Músican Escolhida: Straight to Neil – Earnest

03 – EP ADIVINHAR O FUTURO DAS ESTRELAS – SERENO
Essa fita foi meu primeiro contato com os meninos de São Gonçalo, trocando email com o Vinícios pra conseguir comprar a fita, já que o bandcamp só aceitava vender pra gringo. Os riffs vão dando os tons ao longo das músicas, alguns me lembram Yes, mas um Yes menos progressivo e mais Dinosaur Jr. A favorita é “Se Tudo Der Errado”, o refrão “nuvens de fumaça iluminadas de vermelho acima das nossas cabeças, uma banda de noise com garotas tocando três acordes sobre tudo dar errado” sempre me faz sonhar rs, me lembra a letra de “vista seu coração na manga (casiodrone)” do breakup suit, mesmas cores e imagens parecidas.
Música escolhida: Se Tudo Der Errado

04 – EP SHOWER CURTAIN – MARIPOSA/ SHOWER CURTAIN
São duas propostas de produção diferentes, a primeira é inquestionavelmente lo-fi, a segunda mantém um pouco da confortável pegada caseira, mas não parece que você está no quarto da Victoria assistindo ela tocar. No segundo EP — o “Shower Curtain”, as quatro faixas tem praticamente a mesma duração, é muito redondo! Continua com a mesma pegada bedroom pop, as letras são todas em inglês e falam de uma Victoria mais decidida, que está esperando o seu “time to kill”. O primeiro carrega um valor sentimental pra mim, os erros que você não sabe se são propositais deixam tudo despretensioso, composto apenas em voz, violão e um esporádico teclado. Mariposa é a minha favorita, fala de coisas que te perturbam, como um inseto que entrou no seu quarto a noite e não te deixa dormir. Me lembra a coletânea de demos da Dear Nora.
Música escolhida: EP Mariposa – Mariposa

05 – EP 1982 4 PIECE DEMO – STRAWBERRY SWITCHBLADE
Essas 3 faixas valem mais que o disco dessa dupla escocesa. A mais famosa, Trees and Flowers, que também é a minha favorita, tem uma vibe meio The Sound of Silence na versão do Simon and Garfunkel, sendo soturna e meio fantasmagórica, ainda assim, traz uma atmosfera post-punk no baixo. As letras de Go Away e Trees and Flowers trazem uma mistura de tristeza e raiva, com ódio do mundo e o sentimento de incompreensão, enquanto Spanish Song traz aquela inocência que a gente vê nas letras do Beat Happening, minha banda favorita. Não posso deixar de falar do visual, o vestido de bolinhas, ou o estilo POLKA DOTS PUNK, como explica Sam Knee, é maravilhoso. Ao mesmo tempo que é algo meio boneca de porcelana, tem o delineado da Siouxsie nos olhos e uma estética creepy pelo exagero, é tudo pra mim, vou costurar um look desses um dia.
---
INSTRUÇÕES A SEGUIR — Prossiga com o texto sobre os EPs preferidos a partir da última frase mostrada.

TRECHOS DE DADOS —
---
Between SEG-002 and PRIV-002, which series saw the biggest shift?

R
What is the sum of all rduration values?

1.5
---
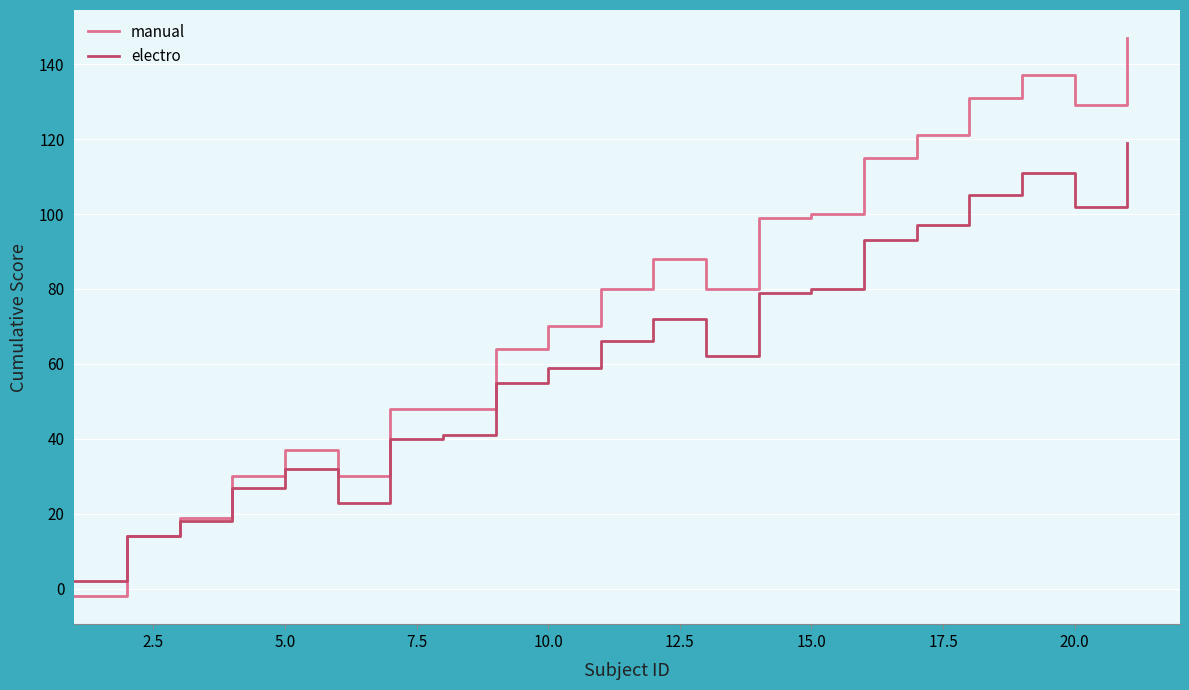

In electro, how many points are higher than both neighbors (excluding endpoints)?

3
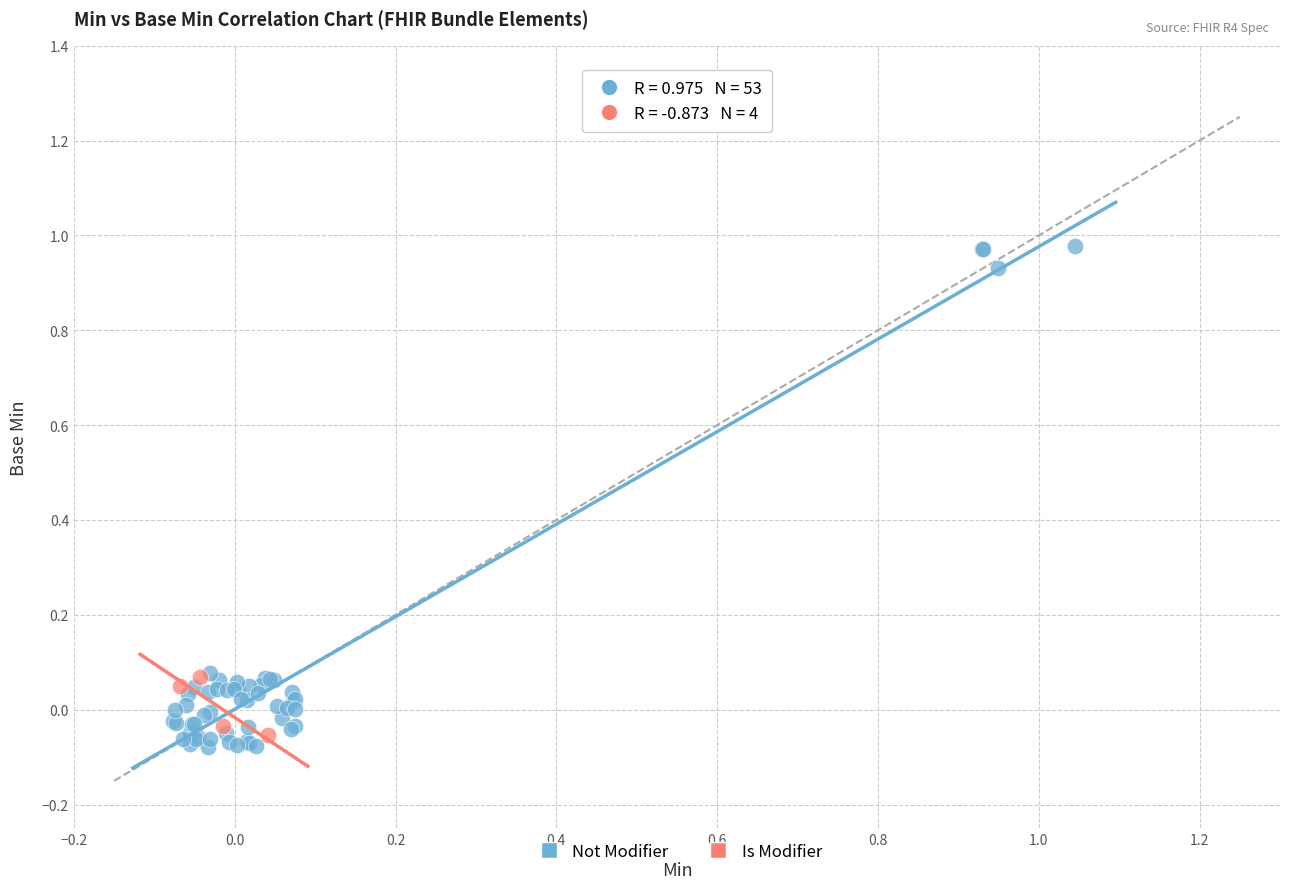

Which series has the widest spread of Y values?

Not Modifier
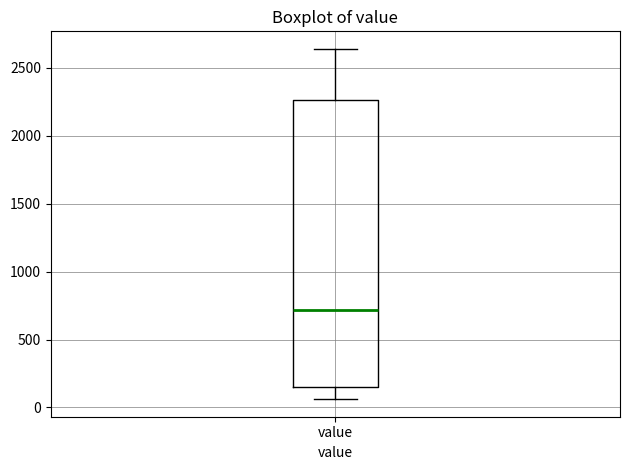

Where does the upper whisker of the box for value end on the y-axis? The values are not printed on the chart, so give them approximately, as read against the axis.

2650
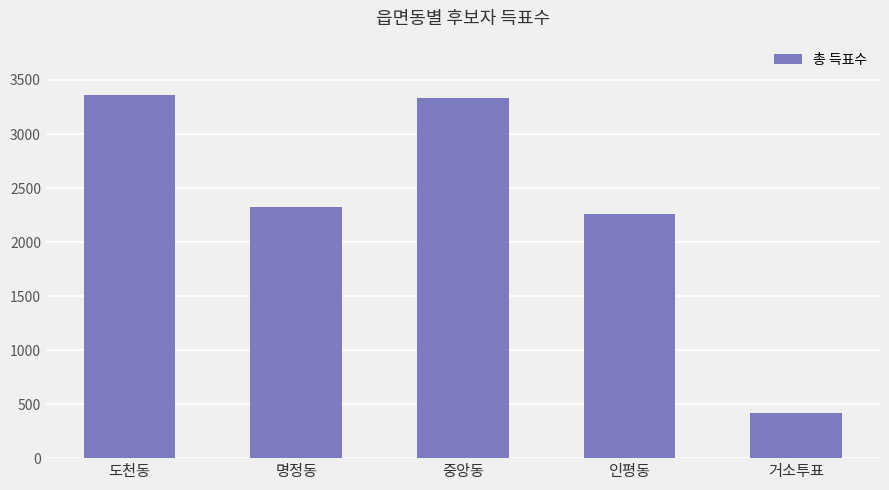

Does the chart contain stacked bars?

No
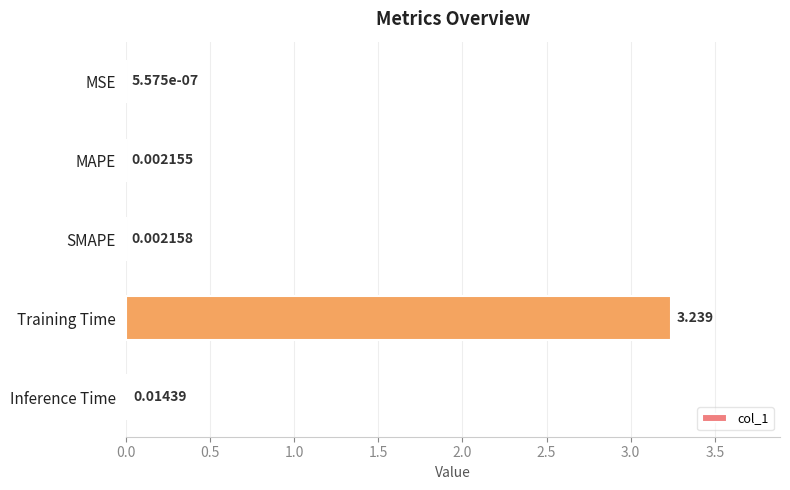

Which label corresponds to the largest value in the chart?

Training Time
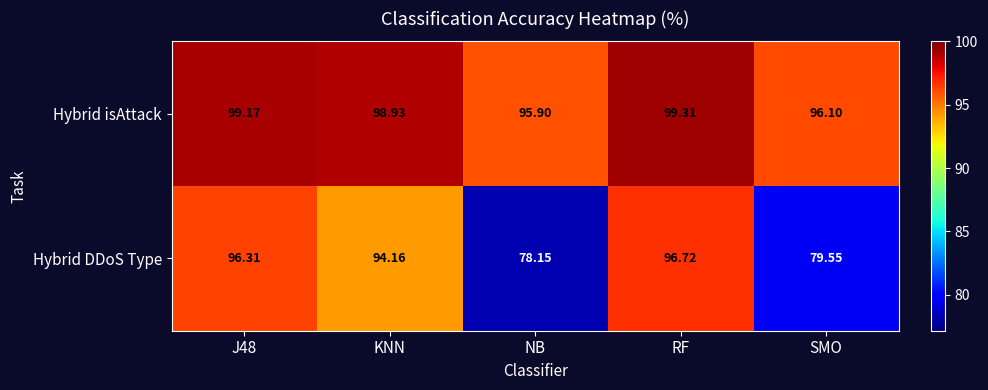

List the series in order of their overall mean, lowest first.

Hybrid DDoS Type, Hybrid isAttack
---
RESPOSTA ESPERADA —
Música escolhida: Trees and Flowers
05 DISCOS JU:

01 – Bikini Kill – Reject all american
Bikini Kill é uma banda que me impressiona tanto que cheguei até a fazer iniciação científica na faculdade sobre a representação do feminino nas músicas. Esse disco traz um dos meus trechos favoritos: “Estamos transformando letras cursivas em facas”. Mesmo que algumas músicas aqui sejam mais “tranquilas” comparando com álbuns anteriores, o impacto visual das performances aliado as letras criam uma potente atmosfera que me faz sentir a real possibilidade da revolução feminista.
Música escolhida: Bloody Ice Cream

02 – Sonic youth – Sister
O momento em que eu decidi ouvir a discografia toda do Sonic Youth foi um divisor de águas pros meus ouvidos. A barulhada que percorre os álbuns e a diferença que o Steve Shelley faz pra banda ficam bastante marcados em Sister, que caminha de um noise quase harmonioso até um post punk dançante. O vocal da Kim é precioso e preciso sempre que entra em algum música.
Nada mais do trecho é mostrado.